Date of Award


Degree Type


Degree Name

Doctor of Theology (ThD)

First Advisor

Rev. Francis Berna, IVD, PhD




Christian spirituality is rooted in the Gospels. In proclaiming the truth of Resurrection and the presence of the Risen Jesus, each Gospel stories Jesus into human imagining. The Gospel of John is experienced as radically different from the Synoptic texts. Something in it affects everything of it. It seemingly knows Jesus differently, engages a reader differently, Gospels differently, even and actually loves differently.

This study considers what the Gospel of John does to a reader. Though not an exegetical study in the strict sense, it depends on a most simple, most beautiful, and most intimate line in all of Scripture: that the Word became flesh and dwells among us. It names Incarnation as the unfinished and evolving mystery that creates, shapes, and energizes the difference of the Fourth Gospel, staking a definitive claim on the whole of the biblical text and intimating the presence of an irrevocable and pursuing passion in God for human being and becoming, for choosing to dwell particularly in and depend on the human person in the evolving and expanding fullness of creation. It considers how Incarnation gives itself as gift to the poiesic textuality of the Gospel so as to do God differently within the bodied experience of each reader. It argues that the raison d’ etre of the Fourth Gospel is experiential intimacy with God through-with-in the person and presence of Jesus.

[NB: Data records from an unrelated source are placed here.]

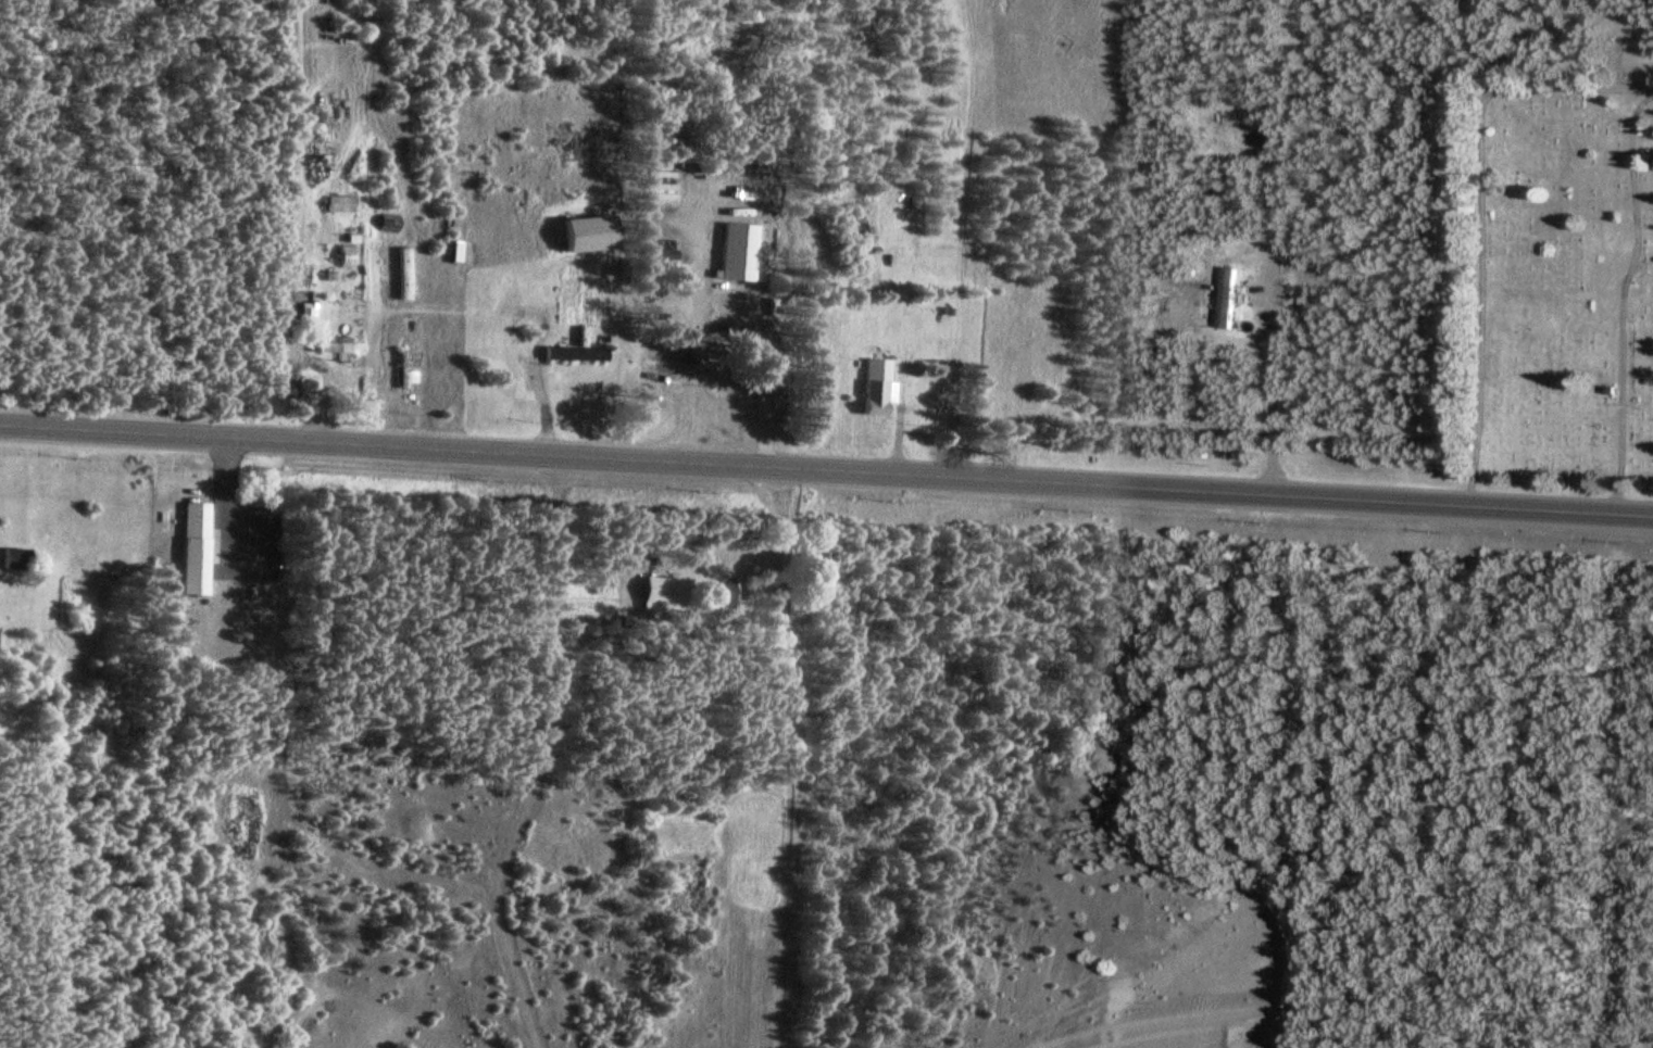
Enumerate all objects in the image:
road: (319, 85)
building: (1262, 139)
building: (669, 161)
road: (312, 193)
building: (335, 205)
road: (1480, 216)
building: (381, 226)
building: (346, 229)
building: (578, 230)
road: (1262, 230)
road: (1027, 240)
building: (726, 251)
building: (655, 253)
building: (340, 254)
road: (1643, 257)
building: (393, 275)
park: (1554, 279)
building: (1184, 283)
road: (1249, 295)
building: (1221, 298)
road: (1620, 298)
building: (940, 311)
building: (302, 312)
building: (434, 313)
road: (690, 314)
road: (277, 326)
building: (332, 344)
building: (565, 354)
building: (761, 361)
building: (396, 370)
building: (867, 386)
building: (1609, 387)
road: (528, 396)
road: (1263, 396)
road: (417, 410)
road: (946, 419)
road: (893, 423)
road: (756, 431)
road: (826, 472)
road: (217, 515)
road: (775, 527)
parking lot: (242, 533)
building: (186, 548)
building: (12, 557)
building: (658, 591)
building: (724, 591)
road: (536, 757)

Beginning with an overview of the biblical text as the dwelling place of revelatory presence and divine mystery, it situates intimacy with God as integral to biblical thinking and imagining. In considering the Christian experience, it names the Gospels as Spirit-boldened events of linguistic art that engage and transform a reader through intimacy with Jesus. Drawing from the hermeneutical insights of Hans-Georg Gadamer and Paul Ricoeur, an understanding of textuality and the complexity of language is offered, serving as a bridge into the reality of the difference and the more of the Fourth Gospel. These biblical and linguistic foundations create space for exploring a Johannine dynamic of intimacy centered in the mystery of Incarnation and dependent upon the potent and poiesic fullness of the narrative as Word and word, an intimacy that fleshes living faithfulness through-with-in the real and bodied experiences of a reader encountering the real and bodied Resurrected presence of Jesus in the Gospel.